Gerçekten de gerçekleri tersyüz etme tam da bu cümleye denir. Ortalığı yakıp yık. Şehirleri talan et. Karşı görüşlü olanları öldür. Dükkanlarını partilerini ev ve işyerlerini başına yık sonra da hesap sorulmaya geldi mi buna siyasi linç de soy kırım de. Kendisinde en ufak bir kusur, bir hata, bir yanlı yapma yok. Hem saldır, hem öldür, suçu ölenlere at. Ne diyeyim bravo yani. 

"AKP Hükümeti’yle Hareketimiz arasındaki gerilim Kobanê olaylarıyla başlamadı. Daha yerel seçimler öncesi biz AKP`nin politikalarını değerlendirerek bazı sonuçlara vardık. Çatışmasızlığın anlamsız hale geldiğini, Hükümetin de süreci bitirdiğini ve mevcut haliyle ne çatışmasızlığın sürebileceğini ne de ortada bir çözüm süreci olduğunu vurguladık." 
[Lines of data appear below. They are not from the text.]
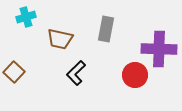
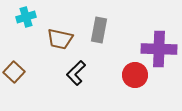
gray rectangle: moved 7 px left, 1 px down
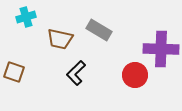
gray rectangle: rotated 70 degrees counterclockwise
purple cross: moved 2 px right
brown square: rotated 25 degrees counterclockwise
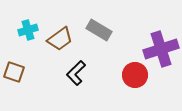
cyan cross: moved 2 px right, 13 px down
brown trapezoid: rotated 48 degrees counterclockwise
purple cross: rotated 20 degrees counterclockwise
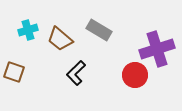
brown trapezoid: rotated 76 degrees clockwise
purple cross: moved 4 px left
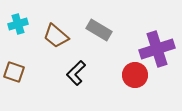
cyan cross: moved 10 px left, 6 px up
brown trapezoid: moved 4 px left, 3 px up
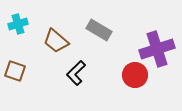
brown trapezoid: moved 5 px down
brown square: moved 1 px right, 1 px up
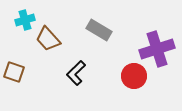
cyan cross: moved 7 px right, 4 px up
brown trapezoid: moved 8 px left, 2 px up; rotated 8 degrees clockwise
brown square: moved 1 px left, 1 px down
red circle: moved 1 px left, 1 px down
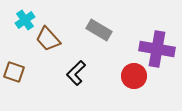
cyan cross: rotated 18 degrees counterclockwise
purple cross: rotated 28 degrees clockwise
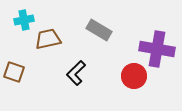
cyan cross: moved 1 px left; rotated 24 degrees clockwise
brown trapezoid: rotated 120 degrees clockwise
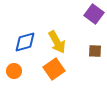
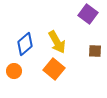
purple square: moved 6 px left
blue diamond: moved 2 px down; rotated 25 degrees counterclockwise
orange square: rotated 15 degrees counterclockwise
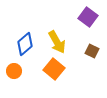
purple square: moved 3 px down
brown square: moved 3 px left; rotated 24 degrees clockwise
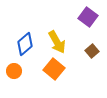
brown square: rotated 24 degrees clockwise
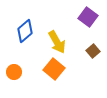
blue diamond: moved 13 px up
brown square: moved 1 px right
orange circle: moved 1 px down
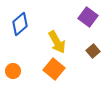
blue diamond: moved 5 px left, 7 px up
orange circle: moved 1 px left, 1 px up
Evet bak bu doğru. Demek ki ne zaman çözüm sürecini kendi yanında bitirmişler; eylemlerine en zaman başlamışlar: Hüda Par ve Mustazaflara saldırmaya başladığından beri. Hüda Par`ın "bizim üzerimizden çözüm sürecini bitirmek istiyorlar" demeleri boşuna değilmiş. Adamlar çözüm sürecini bitirmişler ama bunu bir kılıf bulaya çalışmışlar. Onun için ha bire Hüda Par`a ve Mustazaflar`a saldırmışlar. 

"Nitekim şimdi seçimden önce biraz yumuşak götürüp, seçimden sonra da 2011 seçimleri öncesi nasıl yumuşak götürüp seçimlerden sonra bir imha saldırısı başlattıysa, 2015 seçimlerini kazandıktan sonra da şunu bunu bahane yaparak Kürt Özgürlük Hareketi`ni tasfiye etme saldırısı başlatacaktır. AKP`nin şu andaki planlaması budur." 
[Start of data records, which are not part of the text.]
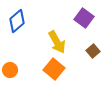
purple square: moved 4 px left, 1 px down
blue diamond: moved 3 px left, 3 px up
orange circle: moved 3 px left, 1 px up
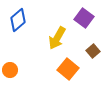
blue diamond: moved 1 px right, 1 px up
yellow arrow: moved 4 px up; rotated 60 degrees clockwise
orange square: moved 14 px right
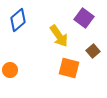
yellow arrow: moved 2 px right, 2 px up; rotated 65 degrees counterclockwise
orange square: moved 1 px right, 1 px up; rotated 25 degrees counterclockwise
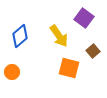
blue diamond: moved 2 px right, 16 px down
orange circle: moved 2 px right, 2 px down
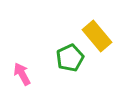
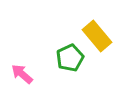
pink arrow: rotated 20 degrees counterclockwise
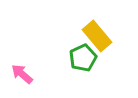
green pentagon: moved 13 px right
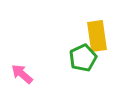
yellow rectangle: rotated 32 degrees clockwise
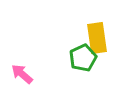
yellow rectangle: moved 2 px down
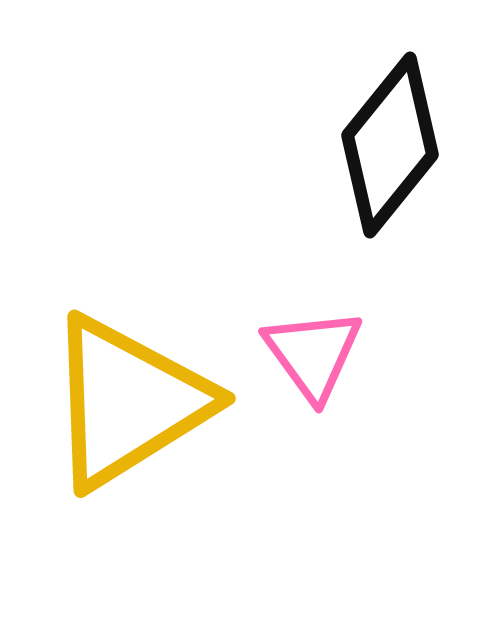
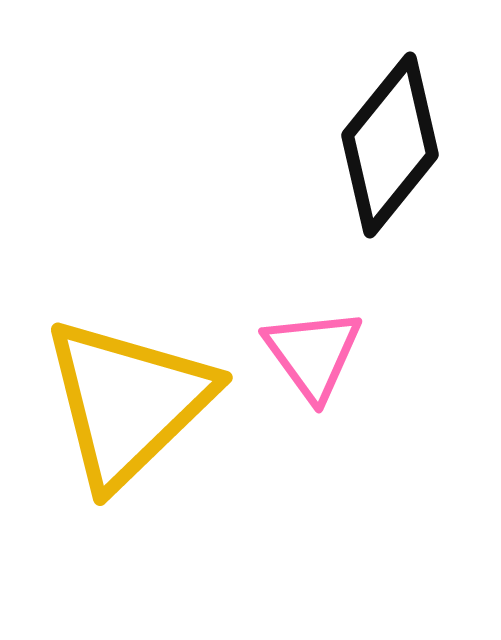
yellow triangle: rotated 12 degrees counterclockwise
Bu lafları edenlerin çözüm sürecine inandıklarını düşünüyorsanız çok safsınız! 

"Bu kadar tutuklamalar varken, her gün insanlar tutuklanırken Kürt demokratik siyaseti sokağa çıkmıyor, toplum sokağa çıkmıyor. HDP ciddi bir tutum geliştiremiyor. Bu olabilir mi? Bu, yanlıştır. Bu, kanıksamaktır, bu sömürgeciliği meşru görmektir. Sömürgecilerin uygulamaları meşru değildir. Anayasası da, yasaları da meşru değildir.Bu yönüyle biz bu siyasi soykırım operasyonlarını meşru görmüyoruz, direniş gerekçesi görüyoruz ve bu operasyonları yapan bir Hükümetin de Kürt sorununu çözemeyeceğini söylüyoruz." 

Buyurun çözüm süreççileri buradan yakın! Adamlar her yaptıklarının yanına kalmasını istiyorlar. Yoksa çözüm sürecini bitireceklermiş! Şimdi anladık mı öldürülen insanların katillerinin neden yakalanmadığını? Yakıp yıkanların neden çok cüretkar olduklarını.Perde arkasında anlaşmalar var. 
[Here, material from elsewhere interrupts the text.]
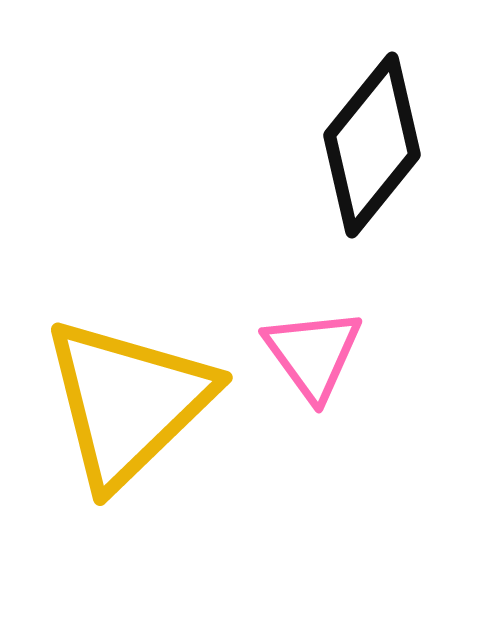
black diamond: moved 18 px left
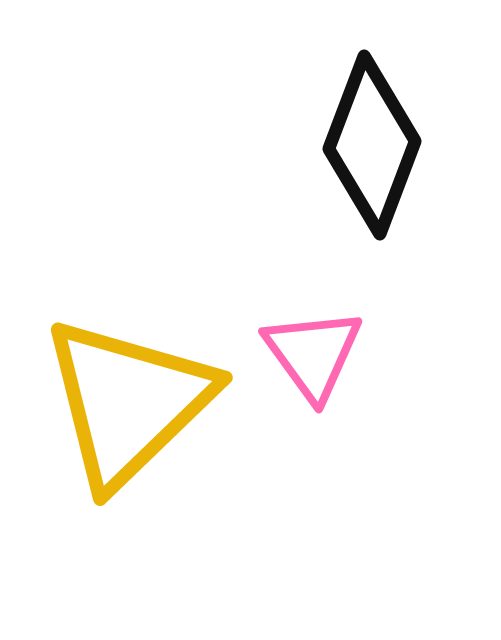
black diamond: rotated 18 degrees counterclockwise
"Bu nedenle Kürt Özgürlük Hareketi olarak bu operasyonlara karşılık vereceğiz. Daha önce KCK Yürütme Konseyi Eşbaşkanlığı da bu yönlü açıklamalar yaptı. Yine Yürütme Konseyi üyeleri de bu tutuklamalar karşısında gerillanın da harekete geçeceğini ve misillemede bulunacağını söyledi. Ayrıca Kürdistan`da işgalci, sömürgeci, kültürel soykırımcı kurum sorumlularının ve Kürt halkına karşı suç işleyenlerin tutuklanacağını ilan etti. Dolayısıyla Kürt Özgürlük Hareketi de AKP`nin tutuklamalarına karşı kendisi de halka karşı suç işleyen askerleri, polisleri, kaymakamı, devlet memurlarını, AKP’ye işbirlikçilik yapan güçleri tutuklayacak ve kendi hukuku çerçevesinde yargılayacaktır." 

Yani durmak yok eylemlere, kaçırmalara, yol kesmelere, yakıp yıkmalara devam. Yani; Çözüm sürecine devaaaam!!!!!!